Он поднял бокал перед Ингваром, который триумфально похлопал в ладоши у себя над головой.
– Один младенец, одна девятилетка и одна безобразная дворняга спят как убитые. Все сухие и в отличном состоянии, – доложил Ингвар и плюхнулся на свой стул. – Празднуешь что-то, Зигмунд? В понедельник?
– Да, а что? В жизни не так уж много праздников, – сказал Зигмунд, начиная икать. – Но ты, Ингер Йоханне...
– Да?
– Если бы ты представила себе ужаснейшего из возможных... самого сложного в мире серийного убийцу... ну то есть, которого сложно поймать. Если бы тебе нужно было создать профиль идеального серийного убийцы, как бы он выглядел?
– Вам двоим мало проблем с настоящими преступниками? – спросила она, наклоняясь к столу.
– Ингер Йоханне, давай! – засмеялся Ингвар. – Расскажи. Расскажи, каким бы он был.
Свеча на подоконнике догорала с горячим шипением, отражаясь в темном стекле. Ингер Йоханне нашла новую свечу, вставила ее в подсвечник и зажгла. Она постояла несколько секунд, глядя на пламя.
– Это была бы женщина, – медленно сказала она. – Просто потому, что мы обычно представляем себе мужчину. Нам непривычно видеть воплощение зла в женском обличье, как ни странно. А ведь история доказывает, что женщины могут быть чрезвычайно жестокими.
– Женщина, – кивнул Ингвар. – Что еще?
Ингер Йоханне повернулась к ним и начала перечислять, загибая пальцы:
– Хорошо образованная, конечно, и к тому же начитанная, умная, хитрая и наглая. Ну, они обычно такие и бывают. Но хуже всего, если...
Она выглядела так, как будто вдруг подумала о чем-то совсем другом и пыталась поймать ускользающую мысль. Мужчины небольшими глотками допивали коньяк, с улицы доносились голоса играющих мальчишек. У соседей погасили свет, темнота за кухонным окном стала ближе, отражения отчетливее.
– Вот что я вам скажу, – неуверенно попыталась объяснить она, поправляя очки указательным пальцем. – Это дело вызывает у меня какое-то ощущение дежавю. Я только не могу... – Она изучающе посмотрела на пламя свечи. Оно танцевало в сквозняке от окон, заменить которые у них до сих пор не хватало денег. Быстрая улыбка промелькнула на лице Ингер Йоханне. – Забудьте. Это наверняка какая-то ерунда.
– Дальше, – попросил Зигмунд. – Пока ты только перечислила очевидное. Что еще нужно, чтобы эту женщину, о которой ты говоришь, невозможно было поймать? Разве они все не сумасшедшие в той или иной степени?
– Не сумасшедшие. – Ингер Йоханне уверенно покачала головой. – Помешанные, это понятно. Я согласна, что она страдает какой-то формой расстройства личности. Но она точно не сумасшедшая. С уголовной точки зрения, убийцы очень редко бывают невменяемыми. А что до того, почему ее невозможно было бы поймать, если только не застать на месте преступления...

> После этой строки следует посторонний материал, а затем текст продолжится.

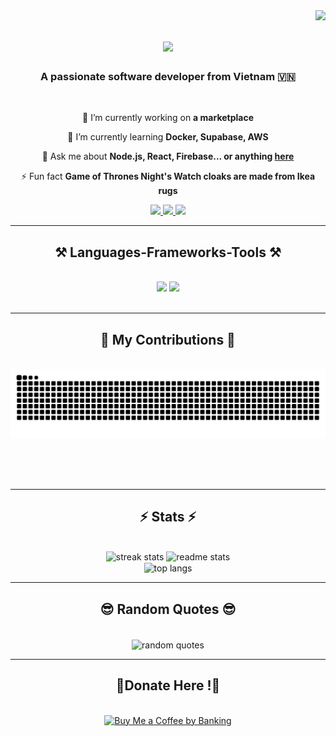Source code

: <img align="right" src="https://visitor-badge.laobi.icu/badge?page_id=nughnguyuen.nughnguyen" />

<h1 align="center">
    <img src="https://readme-typing-svg.herokuapp.com/?font=Righteous&size=35&center=true&vCenter=true&width=500&height=70&duration=4000&lines=Hi+There!+👋;+I'm+Nugh+Nguyen!;" />
</h1>

<h3 align="center">A passionate software developer from Vietnam 🇻🇳</h3>

<br/>

<div align="center">
 
 🔭 I’m currently working on **a marketplace**
 
 🌱 I’m currently learning **Docker, Supabase, AWS**

💬 Ask me about **Node.js, React, Firebase... or anything [here](https://github.com/nughnguyen/nughnguyen/issues)**

⚡ Fun fact **Game of Thrones Night's Watch cloaks are made from Ikea rugs**

 </div>
 
<div align="center"> 
  <a href="mailto:hungnq.august.work@gmail.com">
    <img src="https://img.shields.io/badge/Gmail-333333?style=for-the-badge&logo=gmail&logoColor=red" />
  </a>
  <a href="https://www.facebook.com/hungnq188.2k5" target="_blank">
    <img src="https://img.shields.io/badge/Facebook-0077B5?style=for-the-badge&logo=facebook&logoColor=white" target="_blank" />
  </a>
  <a href="https://www.youtube.com/@nughnguyen" target="_blank">
     <img src="https://img.shields.io/badge/Youtube-FF5722?style=for-the-badge&logo=youtube&logoColor=white" target="_blank" /> <!-- sqlite, safari, google-chrome are other good icon options -->
  </a>
</div>

 <hr/>
 
<h2 align="center">⚒️ Languages-Frameworks-Tools ⚒️</h2>
<br/>
<div align="center">
    <img src="https://skillicons.dev/icons?i=react,bootstrap,mui,html,css,vscode,github,figma,tailwind,git,r" />
    <img src="https://skillicons.dev/icons?i=nodejs,python,javascript,typescript,express,firebase,mongodb,c,java,nextjs,mysql,flask" /><br>
</div>

<br/>
<hr/>

<div align="center">
  <h2>🐍 My Contributions 🐍</h2>
  <br>
  <img alt="snake eating my contributions" src="https://raw.githubusercontent.com/nughnguyen/nughnguyen/output/github-contribution-grid-snake.svg" />
  
  <br/><br/><br/>
</div>

<hr/>

<h2 align="center">⚡ Stats ⚡</h2>
<br>
<div align=center>
  <img width=390 src="https://streak-stats.demolab.com/?user=nughnguyen&theme=radical&border_radius=10" alt="streak stats"/>
  <img width=390 src="https://camo.githubusercontent.com/2fa5148df11c4127a9ce3404719e96f54360700f94be76c29ef0da8073d6984b/68747470733a2f2f6769746875622d726561646d652d73746174732e76657263656c2e6170702f6170693f757365726e616d653d6e7567686e677579656e2673686f775f69636f6e733d74727565267468656d653d7261646963616c26626f726465725f7261646975733d31302672616e6b5f69636f6e3d676974687562" alt="readme stats" />
  <br/>
  <img width=325 align="center" src="https://camo.githubusercontent.com/c9caa326a0e9144c151974dcfa368179b8f55a054442a364e07acefe4e620780/68747470733a2f2f6769746875622d726561646d652d73746174732e76657263656c2e6170702f6170692f746f702d6c616e67732f3f757365726e616d653d6e7567686e677579656e267468656d653d7261646963616c26626f726465725f7261646975733d3130" alt="top langs" />
</div>
<hr/>
<h2 align="center">😎 Random Quotes 😎</h2><br>
<div align=center>
    <img width=523 align="center" src="https://quotes-github-readme.vercel.app/api?type=horizontal&theme=radical" alt="random quotes"/>
</div>
<hr/>

<h2 align="center">💸Donate Here !💸</h2>
<br/>

<div align="center">
<a href='https://raw.githubusercontent.com/nughnguyen/nughnguyen/main/images/QR.png' target="_blank"><img height='64' style='border:0px;height:64px;' src='https://storage.ko-fi.com/cdn/kofi1.png?v=3' border='0' alt='Buy Me a Coffee by Banking' /></a>
</div>

<br/>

– Чего эта суперженщина, конечно, не допустит, – перебил Ингвар, потирая шею.
– Именно, – кивнула Ингер Йоханне.
Мальчишки ушли дальше. В домах на улице Хёугес гасло все больше и больше окон. Внизу наконец-то все затихло. Только один из вечных котов поныл в саду, прежде чем исчезнуть. Ингер Йоханне ловила себя на том, что она чувствует защиту этого дома; в первый раз с тех пор, как они переехали, она окончательно почувствовала себя дома. Она удивленно провела ладонью по крышке стола. Палец наткнулся на зарубку – Кристиане играла с ножом, когда на нее никто не смотрел. Ингер Йоханне оглядела кухню: на деревянных панелях были царапины от усердных когтей Джека, на паркетном полу – от полозьев колыбели Рагнхилль, на стене под подоконником Кристиане нарисовала бледно-красным фломастером небоскреб.
Она втянула ноздрями воздух. Пахло едой, чистым младенцем и немножко – собакой. Слабый запах коньяка донесся до нее, когда Ингвар сделал последний глоток. Она наклонилась, чтобы поднять разноцветную погремушку в углу возле посудомоечной машины, и заметила, что Кристиане написала на плинтусе свое имя косыми странными буквами.